Lawsuit to Revoke the Rejection of a VAT Reassessment Claim: The Result of Expert Advocacy That Uncovered the Substantive Truth

Lawsuit to Revoke the Rejection of a VAT Reassessment Claim: The Result of Expert Advocacy That Uncovered the Substantive Truth
Table of Contents

1. Overview of the Case

A mid-sized company in the construction business filed a claim for correction (rectification) seeking a value-added tax (VAT) bad-debt tax deduction for accounts receivable arising from construction payments incurred in two large-scale housing construction projects it had previously built, but it received a disposition from the tax authorities rejecting the claim. The company maintained that it had been unable to collect part of the payment for the goods and services it had supplied, and that, as the relevant project developers discontinued their businesses, the receivables had become effectively uncollectible. Accordingly, the company filed a lawsuit against the Jongno District Tax Office seeking cancellation of the disposition rejecting the claim for correction.

2. Key Issues and Response

The central issues in this case were whether the construction-payment receivables could be recognized as "trade receivables" under tax law, and whether the debtors' discontinuation of business was the direct cause of the bad debt. The party had recovered part of the receivables through payment-in-kind and left the remainder uncollected, but the problem was that, at the time of the payment-in-kind, the funds had first been applied to the repayment of loan receivables or indemnity (reimbursement) receivables rather than the construction-payment receivables.

As litigation counsel, Law Firm Insight pursued the following strategy.

First, to prove the substance of the construction-payment receivables, it thoroughly analyzed and organized the contract structure, the flow of funds, and the settlement details before and after the discontinuation of the businesses.

Second, to logically establish that the construction-payment receivables had become uncollectible due to the discontinuation of the businesses, it closely reviewed prior similar precedents and tax-law interpretation standards.

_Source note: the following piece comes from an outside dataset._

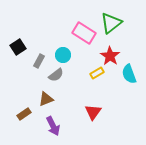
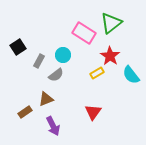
cyan semicircle: moved 2 px right, 1 px down; rotated 18 degrees counterclockwise
brown rectangle: moved 1 px right, 2 px up
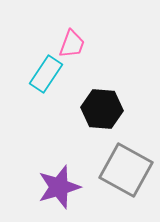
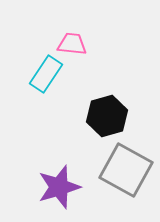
pink trapezoid: rotated 104 degrees counterclockwise
black hexagon: moved 5 px right, 7 px down; rotated 21 degrees counterclockwise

Third, it intensively analyzed whether the plaintiff had the right to choose the order in which the repayment was applied at the time of the payment-in-kind, and whether that choice affected the essential requirements for the bad-debt tax deduction, thereby drawing out the court's determination.

3. Result and Significance

The court accepted most of our arguments and, while upholding the first-instance judgment that found the tax office head's rejection disposition to be lawful, set out detailed legal reasoning on the core issues of the case. Although the claim was dismissed, this litigation contributed to clarifying that, among the requirements for the bad-debt tax deduction, "the discontinuation of business must be the direct cause of the bad debt," and to making legally clear that the lending of funds or subrogated payment, rather than the supply of goods or services, is not subject to VAT deduction. This judgment may serve as a practical standard in future VAT disputes with similar structures, and is regarded as a case that presents the legal standards to be heeded with respect to the order of applying repayment and the method of tax treatment within complex funding and contracting relationships.